The psalm opens in verse 1 saying, “Endow the king with your justice, O God, the royal son with your righteousness.” The psalmist, David’s son Solomon, is asking for God’s blessing on the reigning dynasty of Israel. He knows that one day, God’s promises will be fulfilled through his descendant, but he also knows that he has to live a righteous life and be a righteous king in order for that to take place. He expresses his need for God in his life to accomplish that. We too should ask God for His justice and righteousness to be present in our lives, so we can glorify Him in the way we live.

Verses 2-4 go on to express this hope for receiving God’s righteousness. In those days, the king would either bring prosperity or hardship on the nation. In these verses, Solomon is praying that the king, meaning both himself and future kings, would be righteous and bring prosperity to their land. These verses, and actually most of this psalm, contain “May he…” statements, expressing hope for what the leader would do.

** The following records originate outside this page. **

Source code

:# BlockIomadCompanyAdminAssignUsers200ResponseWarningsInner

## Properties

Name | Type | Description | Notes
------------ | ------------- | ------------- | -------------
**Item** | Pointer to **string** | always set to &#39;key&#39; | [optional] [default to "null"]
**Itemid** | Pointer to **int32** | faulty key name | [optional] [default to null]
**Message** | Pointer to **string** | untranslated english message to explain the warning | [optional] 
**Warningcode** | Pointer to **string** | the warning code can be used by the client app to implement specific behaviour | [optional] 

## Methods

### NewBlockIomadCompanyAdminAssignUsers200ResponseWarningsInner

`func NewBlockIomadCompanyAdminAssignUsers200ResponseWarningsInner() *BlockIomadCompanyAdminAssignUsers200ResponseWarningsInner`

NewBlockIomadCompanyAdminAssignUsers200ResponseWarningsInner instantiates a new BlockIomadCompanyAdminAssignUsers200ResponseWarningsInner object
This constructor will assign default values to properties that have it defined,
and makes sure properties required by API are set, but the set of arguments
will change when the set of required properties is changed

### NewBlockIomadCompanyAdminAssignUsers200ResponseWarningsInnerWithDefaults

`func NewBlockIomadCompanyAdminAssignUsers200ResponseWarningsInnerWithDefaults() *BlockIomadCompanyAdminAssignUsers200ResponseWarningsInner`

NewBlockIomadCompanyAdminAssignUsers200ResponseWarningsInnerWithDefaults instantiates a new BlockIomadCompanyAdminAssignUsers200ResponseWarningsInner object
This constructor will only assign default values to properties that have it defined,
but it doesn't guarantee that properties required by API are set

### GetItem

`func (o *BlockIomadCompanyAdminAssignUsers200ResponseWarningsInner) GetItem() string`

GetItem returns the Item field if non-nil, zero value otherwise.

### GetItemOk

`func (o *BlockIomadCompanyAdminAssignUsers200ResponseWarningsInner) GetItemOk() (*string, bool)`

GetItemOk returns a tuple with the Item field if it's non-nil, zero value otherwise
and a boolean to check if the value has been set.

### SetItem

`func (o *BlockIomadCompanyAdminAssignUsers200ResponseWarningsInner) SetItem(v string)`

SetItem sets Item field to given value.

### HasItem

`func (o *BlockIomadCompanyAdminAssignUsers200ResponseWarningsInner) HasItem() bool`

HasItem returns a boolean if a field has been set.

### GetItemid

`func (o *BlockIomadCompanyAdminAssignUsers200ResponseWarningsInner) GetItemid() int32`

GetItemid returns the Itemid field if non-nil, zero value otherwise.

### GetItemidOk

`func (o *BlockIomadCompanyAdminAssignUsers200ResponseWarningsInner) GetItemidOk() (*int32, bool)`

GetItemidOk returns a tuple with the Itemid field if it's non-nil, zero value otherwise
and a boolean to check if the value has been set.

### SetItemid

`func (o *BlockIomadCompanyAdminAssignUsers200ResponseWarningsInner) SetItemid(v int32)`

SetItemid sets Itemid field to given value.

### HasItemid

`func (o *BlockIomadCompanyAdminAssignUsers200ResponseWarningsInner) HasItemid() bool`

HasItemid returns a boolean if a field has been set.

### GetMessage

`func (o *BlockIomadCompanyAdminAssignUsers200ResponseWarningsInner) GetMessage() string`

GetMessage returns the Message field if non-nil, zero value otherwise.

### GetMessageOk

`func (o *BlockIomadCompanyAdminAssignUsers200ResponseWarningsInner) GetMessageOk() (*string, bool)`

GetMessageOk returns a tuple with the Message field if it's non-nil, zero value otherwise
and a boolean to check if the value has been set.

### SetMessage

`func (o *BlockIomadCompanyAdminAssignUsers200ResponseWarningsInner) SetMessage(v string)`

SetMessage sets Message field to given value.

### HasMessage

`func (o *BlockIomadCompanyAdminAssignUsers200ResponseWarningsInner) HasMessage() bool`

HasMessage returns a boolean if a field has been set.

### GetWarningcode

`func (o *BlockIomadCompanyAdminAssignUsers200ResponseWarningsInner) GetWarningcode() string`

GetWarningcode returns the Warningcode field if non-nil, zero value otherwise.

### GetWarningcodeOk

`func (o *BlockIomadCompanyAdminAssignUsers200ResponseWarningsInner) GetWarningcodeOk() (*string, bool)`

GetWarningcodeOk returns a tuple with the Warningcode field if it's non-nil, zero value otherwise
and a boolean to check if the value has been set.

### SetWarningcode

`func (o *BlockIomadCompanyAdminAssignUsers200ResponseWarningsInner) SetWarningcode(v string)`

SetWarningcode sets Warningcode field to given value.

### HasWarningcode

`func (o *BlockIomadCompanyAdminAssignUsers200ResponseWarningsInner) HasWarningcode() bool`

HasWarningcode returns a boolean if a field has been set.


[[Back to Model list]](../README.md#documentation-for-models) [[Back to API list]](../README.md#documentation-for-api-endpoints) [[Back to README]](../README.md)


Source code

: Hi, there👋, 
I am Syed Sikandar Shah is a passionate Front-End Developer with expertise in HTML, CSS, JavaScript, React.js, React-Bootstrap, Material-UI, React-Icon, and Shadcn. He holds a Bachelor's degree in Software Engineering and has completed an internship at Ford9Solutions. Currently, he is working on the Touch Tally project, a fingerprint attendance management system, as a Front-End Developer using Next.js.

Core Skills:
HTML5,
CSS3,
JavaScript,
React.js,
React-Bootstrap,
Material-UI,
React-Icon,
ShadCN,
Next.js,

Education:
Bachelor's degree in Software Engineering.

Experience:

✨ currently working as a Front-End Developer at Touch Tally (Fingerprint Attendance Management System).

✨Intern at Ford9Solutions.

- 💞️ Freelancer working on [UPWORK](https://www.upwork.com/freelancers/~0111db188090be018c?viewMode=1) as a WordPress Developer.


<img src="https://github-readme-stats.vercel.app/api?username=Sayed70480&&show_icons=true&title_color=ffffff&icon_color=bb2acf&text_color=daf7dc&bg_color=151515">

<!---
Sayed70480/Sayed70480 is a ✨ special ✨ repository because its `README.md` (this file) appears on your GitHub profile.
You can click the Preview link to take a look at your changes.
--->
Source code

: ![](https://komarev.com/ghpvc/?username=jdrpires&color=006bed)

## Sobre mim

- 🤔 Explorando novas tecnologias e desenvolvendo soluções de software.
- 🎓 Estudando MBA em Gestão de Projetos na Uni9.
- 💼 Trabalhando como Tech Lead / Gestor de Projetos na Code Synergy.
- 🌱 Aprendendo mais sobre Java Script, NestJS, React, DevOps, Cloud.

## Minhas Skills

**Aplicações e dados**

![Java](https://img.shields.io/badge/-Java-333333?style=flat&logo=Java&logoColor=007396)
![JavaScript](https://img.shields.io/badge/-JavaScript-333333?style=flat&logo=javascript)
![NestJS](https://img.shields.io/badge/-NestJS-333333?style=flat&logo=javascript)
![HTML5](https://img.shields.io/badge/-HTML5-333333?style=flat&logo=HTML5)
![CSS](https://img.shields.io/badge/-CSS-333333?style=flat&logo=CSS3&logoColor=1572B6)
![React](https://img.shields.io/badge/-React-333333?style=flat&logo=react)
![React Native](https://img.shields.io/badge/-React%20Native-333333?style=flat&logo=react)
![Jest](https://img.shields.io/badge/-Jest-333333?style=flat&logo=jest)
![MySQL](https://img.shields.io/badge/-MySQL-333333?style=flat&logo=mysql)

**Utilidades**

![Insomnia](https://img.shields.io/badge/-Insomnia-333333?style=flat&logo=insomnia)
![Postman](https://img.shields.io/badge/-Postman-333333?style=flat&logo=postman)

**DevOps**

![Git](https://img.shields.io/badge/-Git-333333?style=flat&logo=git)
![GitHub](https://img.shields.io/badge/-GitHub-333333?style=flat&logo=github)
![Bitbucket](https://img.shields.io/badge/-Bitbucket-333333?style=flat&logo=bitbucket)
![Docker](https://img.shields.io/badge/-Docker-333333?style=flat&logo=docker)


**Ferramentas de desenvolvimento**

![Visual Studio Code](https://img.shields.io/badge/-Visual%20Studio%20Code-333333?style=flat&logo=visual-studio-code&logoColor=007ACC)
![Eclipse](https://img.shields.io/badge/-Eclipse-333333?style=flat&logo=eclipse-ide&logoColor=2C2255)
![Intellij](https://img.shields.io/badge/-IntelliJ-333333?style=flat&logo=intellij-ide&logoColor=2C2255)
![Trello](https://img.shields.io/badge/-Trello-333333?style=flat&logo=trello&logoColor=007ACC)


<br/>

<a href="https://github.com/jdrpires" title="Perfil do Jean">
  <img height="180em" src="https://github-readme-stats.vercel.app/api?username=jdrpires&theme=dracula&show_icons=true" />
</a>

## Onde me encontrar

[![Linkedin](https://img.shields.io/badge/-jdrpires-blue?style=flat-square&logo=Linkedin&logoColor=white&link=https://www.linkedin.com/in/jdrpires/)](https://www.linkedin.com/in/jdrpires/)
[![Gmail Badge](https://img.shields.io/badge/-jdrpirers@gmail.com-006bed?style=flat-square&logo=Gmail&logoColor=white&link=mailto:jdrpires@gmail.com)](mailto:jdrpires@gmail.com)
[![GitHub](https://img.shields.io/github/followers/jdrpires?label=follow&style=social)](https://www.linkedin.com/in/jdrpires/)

All of these “May he…” statements point to earthly kings, but they also point to Jesus. One prophetic statement that stands out is at the end of verse 4: “may he crush the oppressor.” That is exactly what Jesus’ mission was - to crush the devil and his power, as was prophesied way back in Genesis 3:15.

In verses 5-7, the psalm continues with more statements expressing hope, particularly here for the king to live a long life. It’s not only expressing hope for an individual king to live a long time, but for the righteous rule over God’s people to be everlasting. We see this fulfilled in 1 Kings 2:45: “But King Solomon will be blessed, and David’s throne will remain secure before the Lord forever.” This applies also to Jesus, as we know He will reign forever one day when He comes again. Revelation 11:15 says, “The seventh angel sounded his trumpet, and there were loud voices in heaven, which said: ‘The kingdom of the world has become the kingdom of our Lord and of his Messiah, and he will reign for ever and ever.’”

We see in verses 8-11 that this rule will not be limited by geography. While David’s kingdom did not cover all of the geographic area mentioned, the idea expressed is for righteous rule to be present everywhere in the world. This hasn’t happened with any earthly king, but we know it will happen with Jesus as King one day. When the Magi came to visit Jesus as a child and worshipped Him (Matthew 2:11), it represented the Gentiles (non-Jews) recognizing Jesus as ruler over all. One day, all the nations will submit to Jesus as Lord.

We see a desire for social justice in verses 12-14. The people desire a ruler who will deliver the needy and afflicted, take pity on them, and rescue them from their oppression. A righteous king should not only be concerned with those who are wealthy but those who have no material goods to offer him. All are part of his kingdom. The same applies with Jesus, that He cares for every single person and desires to deliver everyone one day from whatever oppression is in their lives. Verses 15-17 again express the desire for prosperity and longevity for the king and his kingdom. If their own nation is prosperous and blessed, then they can in turn bless other nations around them.

The psalm concludes in verses 18-19 with a blessing: “Praise be to the Lord God, the God of Israel, who alone does marvelous deeds. Praise be to his glorious name forever; may the whole earth be filled with his glory. Amen and Amen.” All of the longevity and prosperity in this psalm is impossible and pointless without God; He alone does marvelous deeds and is worthy of all our praise.

In our culture today, are we praying that our leaders would have the righteousness and justice of God in their lives? Are we desiring the longevity and prosperity of our leaders, and therefore our nation? Are we praying for the unity of our country, and for our leaders to follow God? I encourage you to think about these things this week as we celebrate the birthday of our nation here in the United States. Pray that God would be our true leader and guide, and that He would not only bless us as individuals but as a nation that seeks after Him.